Given request | Copy the listing below word for word, starting at the line that contains "country: BD" and continuing through the end of the listing. Leave out the pictures.
Start Source records
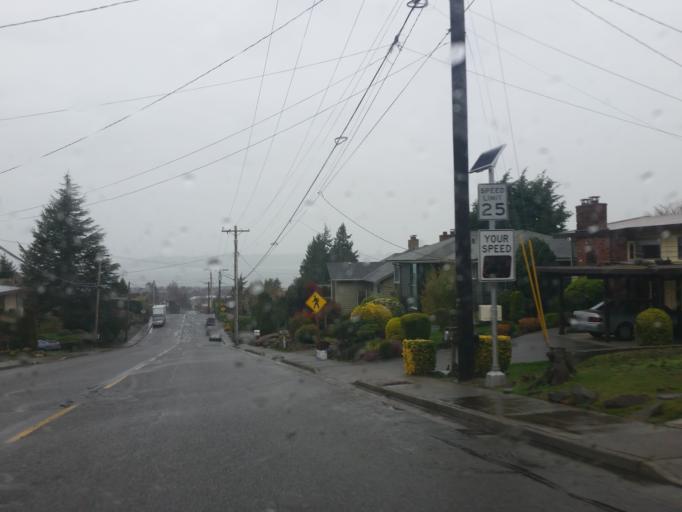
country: US
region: Washington
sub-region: Snohomish County
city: Edmonds
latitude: 47.8074
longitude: -122.3683
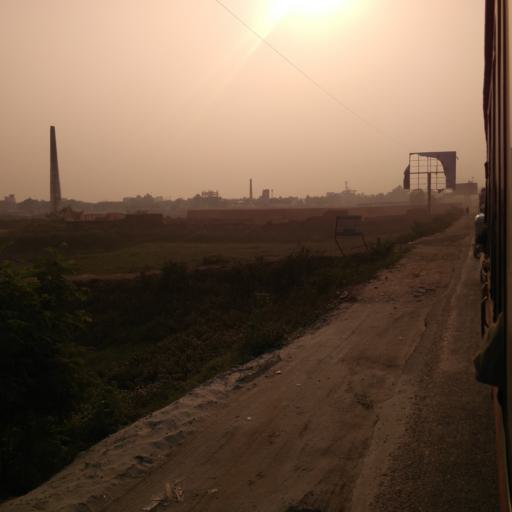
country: BD
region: Dhaka
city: Tungi
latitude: 23.8960
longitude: 90.3398
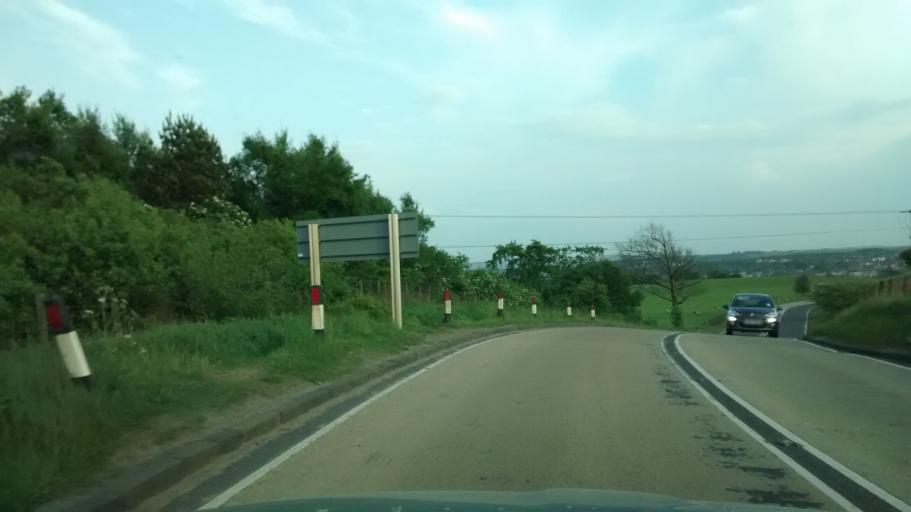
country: GB
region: Scotland
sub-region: West Lothian
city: Armadale
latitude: 55.8807
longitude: -3.6860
End Source records
Answer to this task |
country: BD
region: Dhaka
city: Tungi
latitude: 23.8960
longitude: 90.3398
country: GB
region: Scotland
sub-region: West Lothian
city: Armadale
latitude: 55.8807
longitude: -3.6860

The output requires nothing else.